*Task item*
Return every line of text in the data below unchanged, leaving out the pictures.

_____

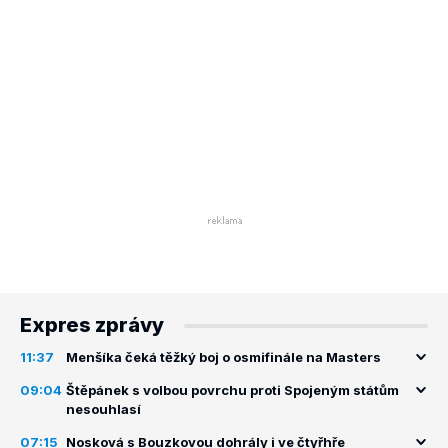
Expres zprávy
11:37
Menšíka čeká těžký boj o osmifinále na Masters
09:04
Štěpánek s volbou povrchu proti Spojeným státům
nesouhlasí
07:15
Nosková s Bouzkovou dohrály i ve čtyřhře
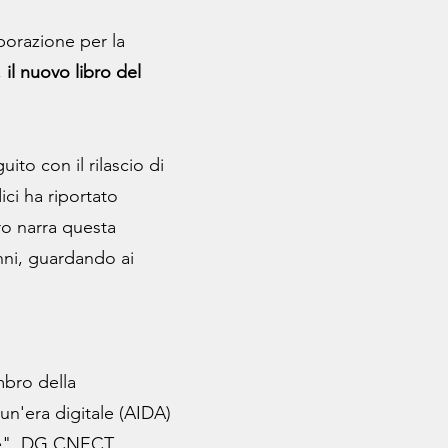
aborazione per la
,
il nuovo libro del
to con il rilascio di
ici ha riportato
bro narra questa
nni, guardando ai
mbro della
un'era digitale (AIDA)
tale", DG CNECT,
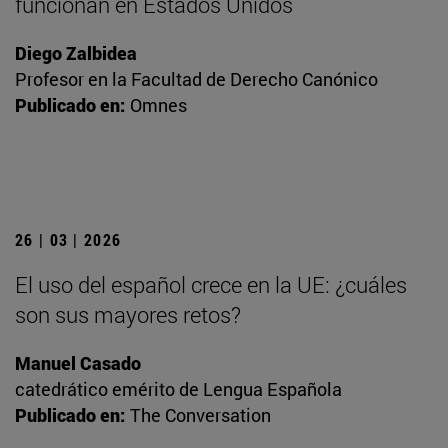
funcionan en Estados Unidos
Diego Zalbidea
Profesor en la Facultad de Derecho Canónico
Publicado en:
Omnes
26 | 03 | 2026
El uso del español crece en la UE: ¿cuáles
son sus mayores retos?
Manuel Casado
catedrático emérito de Lengua Española
Publicado en:
The Conversation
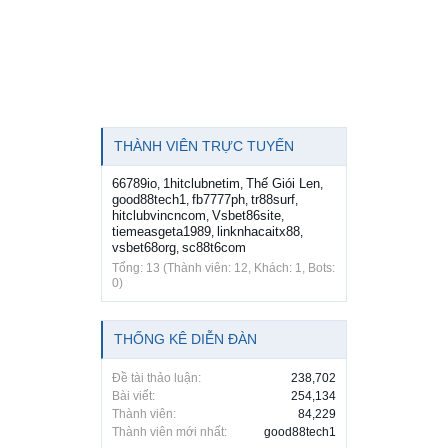
THÀNH VIÊN TRỰC TUYẾN
66789io
1hitclubnetim
Thế Giói Len
,
,
,
good88tech1
fb7777ph
tr88surf
,
,
,
hitclubvincncom
Vsbet86site
,
,
tiemeasgeta1989
linknhacaitx88
,
,
vsbet68org
sc88t6com
,
Tổng: 13 (Thành viên: 12, Khách: 1, Bots:
0)
THỐNG KÊ DIỄN ĐÀN
Đề tài thảo luận:
238,702
Bài viết:
254,134
Thành viên:
84,229
Thành viên mới nhất:
good88tech1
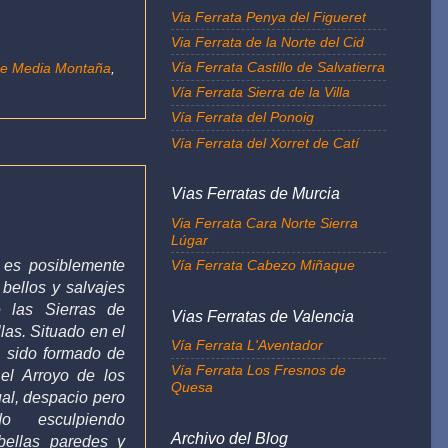
Via Ferrata Penya del Figueret
Via Ferrata de la Norte del Cid
Vía Ferrata Castillo de Salvatierra
de Media Montaña
,
Vía Ferrata Sierra de la Villa
Vía Ferrata del Ponoig
Vía Ferrata del Xorret de Catí
Vias Ferratas de Murcia
Via Ferrata Cara Norte Sierra
Lúgar
es posiblemente
Vía Ferrata Cabezo Miñaque
bellos y salvajes
 las Sierras de
Vias Ferratas de Valencia
las. Situado en el
Vía Ferrata L'Aventador
a sido formado de
Vía Ferrata Los Fresnos de
el Arroyo de los
Quesa
ual, despacio pero
 esculpiendo
Archivo del Blog
bellas paredes y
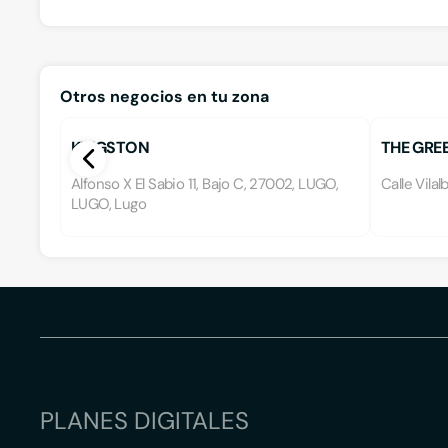
Otros negocios en tu zona
KINGSTON
THE GRE
Alfonso X El Sabio 11, Bajo C, 27002, LUGO,
Calle Vilal
LUGO, Lugo
PLANES DIGITALES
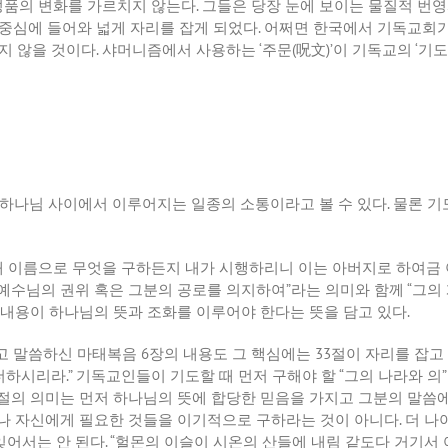
성품의 변화를 가르치지 않는다
.
그들은 당장 눈에 보이는 물질적 번영
중심에 들어와 넓게 자리를 잡게 되었다
.
어쩌면 한국에서 기독교회가
지 않을 것이다
.
샤머니즘에서 사용하는
‘
주문
(
呪文
)’
이 기독교의
‘
기도
 하나님 사이에서 이루어지는 일종의 소통이라고 볼 수 있다
.
물론 기
내 이름으로 무엇을 구하든지 내가 시행하리니 이는 아버지로 하여금
예수님의 권위 혹은 그분의 공로를 의지하여
”
라는 의미와 함께
“
그의
내용이 하나님의 뜻과 조화를 이루어야 한다는 뜻을 담고 있다
.
고 말씀하신 마태복음
6
장의 내용도 그 핵심에는
33
절이 자리를 잡고
 더하시리라
.”
기독교인들이 기도할 때 먼저 구해야 할
“
그의 나라와 의
”
경절의 의미는 먼저 하나님의 뜻에 합당한 믿음을 가지고 그분의 말씀
나 자신에게 필요한 것들을 이기적으로 구하라는 것이 아니다
.
더 나
잊어서는 안 된다
. “
헐몬의 이슬이 시온의 산들에 내림 같도다 거기서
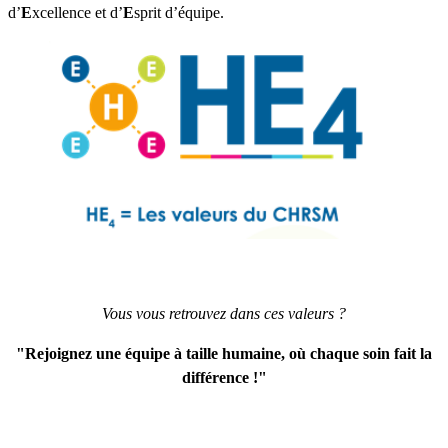
d’
E
xcellence et d’
E
sprit d’équipe.
Vous vous retrouvez dans ces valeurs ?
"Rejoignez une équipe à taille humaine, où chaque soin fait la
différence !"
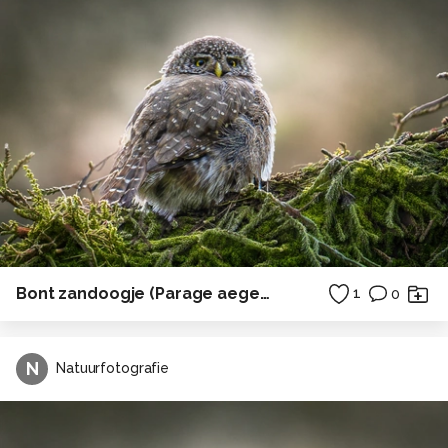
Bont zandoogje (Parage aegeria)
1
0
N
Natuurfotografie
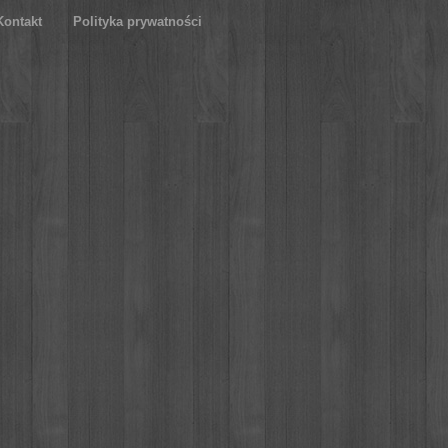
Kontakt
Polityka prywatności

_____

*Completed exercise*
Expres zprávy
11:37
Menšíka čeká těžký boj o osmifinále na Masters
09:04
Štěpánek s volbou povrchu proti Spojeným státům
nesouhlasí
07:15
Nosková s Bouzkovou dohrály i ve čtyřhře
aborazione per la
,
il nuovo libro del
to con il rilascio di
ici ha riportato
bro narra questa
nni, guardando ai
mbro della
un'era digitale (AIDA)
tale", DG CNECT,
funcionan en Estados Unidos
Diego Zalbidea
Profesor en la Facultad de Derecho Canónico
Publicado en:
Omnes
26 | 03 | 2026
El uso del español crece en la UE: ¿cuáles
son sus mayores retos?
Manuel Casado
catedrático emérito de Lengua Española
Publicado en:
The Conversation
THÀNH VIÊN TRỰC TUYẾN
66789io
1hitclubnetim
Thế Giói Len
,
,
,
good88tech1
fb7777ph
tr88surf
,
,
,
hitclubvincncom
Vsbet86site
,
,
tiemeasgeta1989
linknhacaitx88
,
,
vsbet68org
sc88t6com
,
Tổng: 13 (Thành viên: 12, Khách: 1, Bots:
0)
THỐNG KÊ DIỄN ĐÀN
Đề tài thảo luận:
238,702
Bài viết:
254,134
Thành viên:
84,229
Thành viên mới nhất:
good88tech1
Via Ferrata Penya del Figueret
Via Ferrata de la Norte del Cid
Vía Ferrata Castillo de Salvatierra
de Media Montaña
,
Vía Ferrata Sierra de la Villa
Vía Ferrata del Ponoig
Vía Ferrata del Xorret de Catí
Vias Ferratas de Murcia
Via Ferrata Cara Norte Sierra
Lúgar
es posiblemente
Vía Ferrata Cabezo Miñaque
bellos y salvajes
 las Sierras de
Vias Ferratas de Valencia
las. Situado en el
Vía Ferrata L'Aventador
a sido formado de
Vía Ferrata Los Fresnos de
el Arroyo de los
Quesa
ual, despacio pero
 esculpiendo
Archivo del Blog
bellas paredes y
Otros negocios en tu zona
KINGSTON
THE GRE
Alfonso X El Sabio 11, Bajo C, 27002, LUGO,
Calle Vilal
LUGO, Lugo
PLANES DIGITALES
성품의 변화를 가르치지 않는다
.
그들은 당장 눈에 보이는 물질적 번영
중심에 들어와 넓게 자리를 잡게 되었다
.
어쩌면 한국에서 기독교회가
지 않을 것이다
.
샤머니즘에서 사용하는
‘
주문
(
呪文
)’
이 기독교의
‘
기도
 하나님 사이에서 이루어지는 일종의 소통이라고 볼 수 있다
.
물론 기
내 이름으로 무엇을 구하든지 내가 시행하리니 이는 아버지로 하여금
예수님의 권위 혹은 그분의 공로를 의지하여
”
라는 의미와 함께
“
그의
내용이 하나님의 뜻과 조화를 이루어야 한다는 뜻을 담고 있다
.
고 말씀하신 마태복음
6
장의 내용도 그 핵심에는
33
절이 자리를 잡고
 더하시리라
.”
기독교인들이 기도할 때 먼저 구해야 할
“
그의 나라와 의
”
경절의 의미는 먼저 하나님의 뜻에 합당한 믿음을 가지고 그분의 말씀
나 자신에게 필요한 것들을 이기적으로 구하라는 것이 아니다
.
더 나
잊어서는 안 된다
. “
헐몬의 이슬이 시온의 산들에 내림 같도다 거기서
d’
E
xcellence et d’
E
sprit d’équipe.
Vous vous retrouvez dans ces valeurs ?
"Rejoignez une équipe à taille humaine, où chaque soin fait la
différence !"
Bont zandoogje (Parage aegeria)
1
0
N
Natuurfotografie
Kontakt
Polityka prywatności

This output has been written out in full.